▶ _Exercise goal_:
Once the line containing "UNFINISHED BUSINESS- none" is found, copy that line and all remaining lines of the records exactly, including the last one, and add nothing.

▶ _Input_:
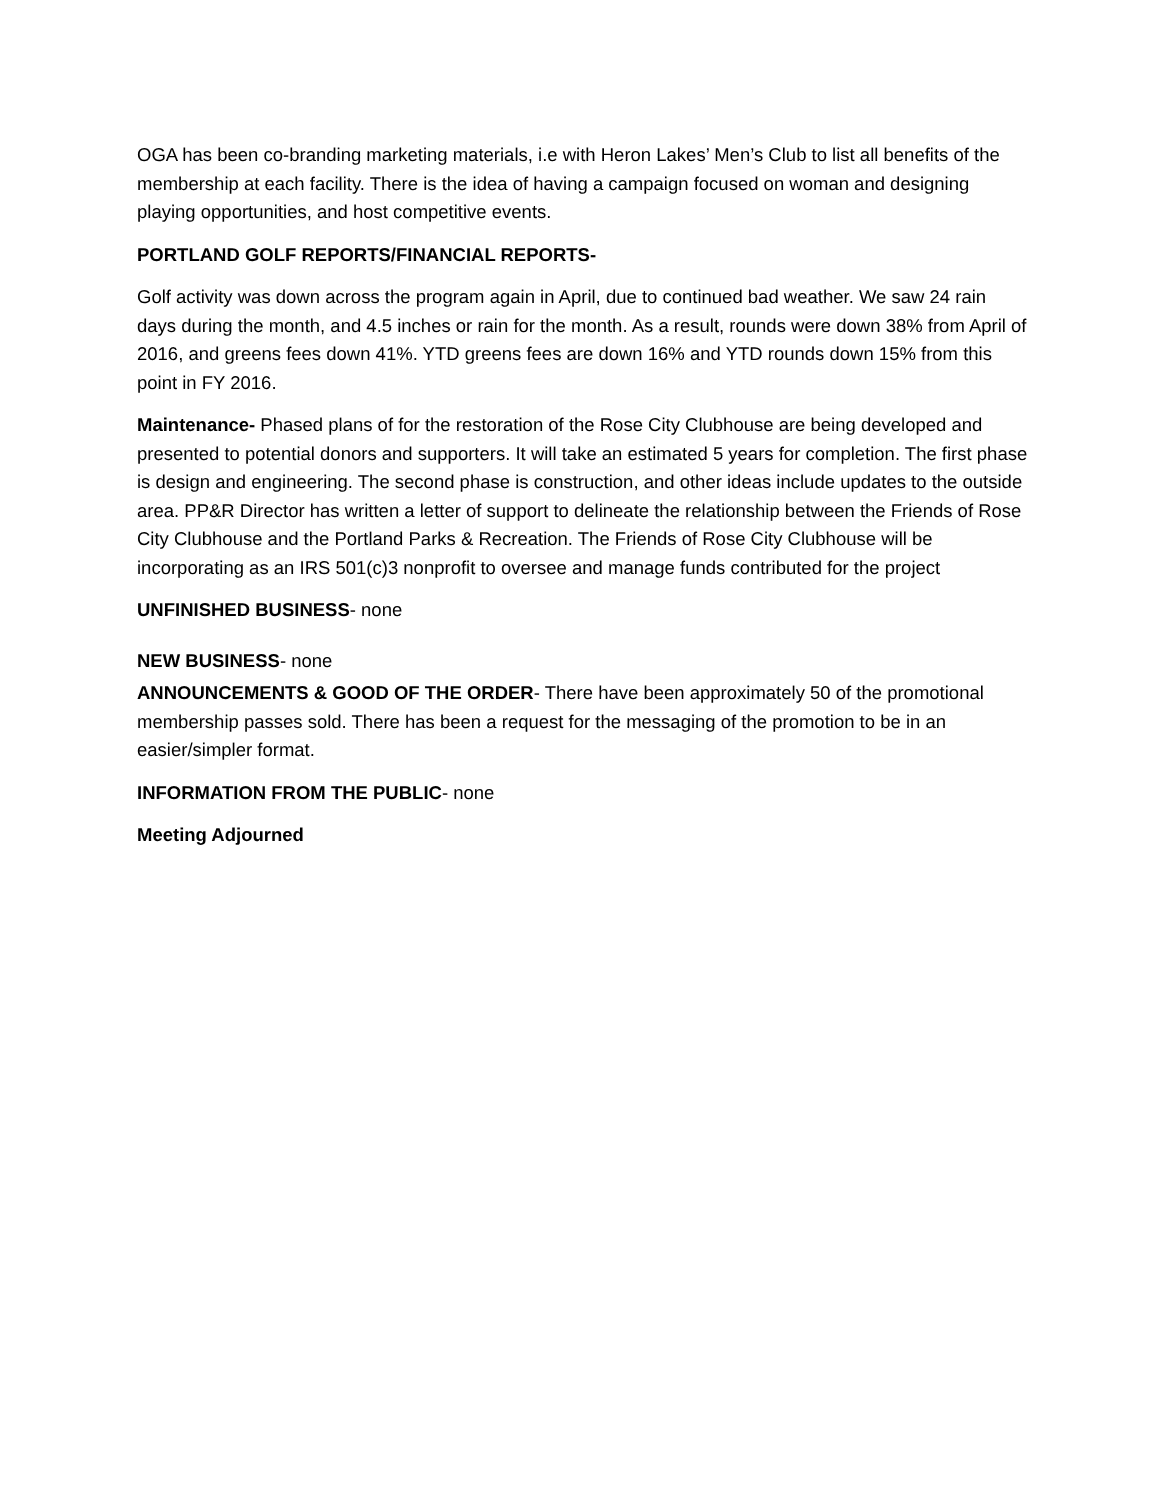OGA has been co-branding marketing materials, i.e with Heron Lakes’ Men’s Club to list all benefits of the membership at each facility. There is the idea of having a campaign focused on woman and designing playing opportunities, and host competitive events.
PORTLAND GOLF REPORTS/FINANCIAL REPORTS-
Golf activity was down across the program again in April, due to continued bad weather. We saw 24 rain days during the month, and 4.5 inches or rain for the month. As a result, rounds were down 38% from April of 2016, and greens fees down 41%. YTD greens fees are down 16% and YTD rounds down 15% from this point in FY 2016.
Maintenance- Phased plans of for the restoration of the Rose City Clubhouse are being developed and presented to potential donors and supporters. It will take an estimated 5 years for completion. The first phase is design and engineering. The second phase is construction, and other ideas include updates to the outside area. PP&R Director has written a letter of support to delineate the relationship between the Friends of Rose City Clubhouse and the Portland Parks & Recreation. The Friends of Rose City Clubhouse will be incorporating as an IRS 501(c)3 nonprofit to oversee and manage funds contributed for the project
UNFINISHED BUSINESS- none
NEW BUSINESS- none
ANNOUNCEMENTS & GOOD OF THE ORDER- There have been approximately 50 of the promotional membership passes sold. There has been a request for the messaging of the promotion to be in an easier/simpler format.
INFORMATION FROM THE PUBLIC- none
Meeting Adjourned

▶ _Response_:
UNFINISHED BUSINESS- none
NEW BUSINESS- none
ANNOUNCEMENTS & GOOD OF THE ORDER- There have been approximately 50 of the promotional membership passes sold. There has been a request for the messaging of the promotion to be in an easier/simpler format.
INFORMATION FROM THE PUBLIC- none
Meeting Adjourned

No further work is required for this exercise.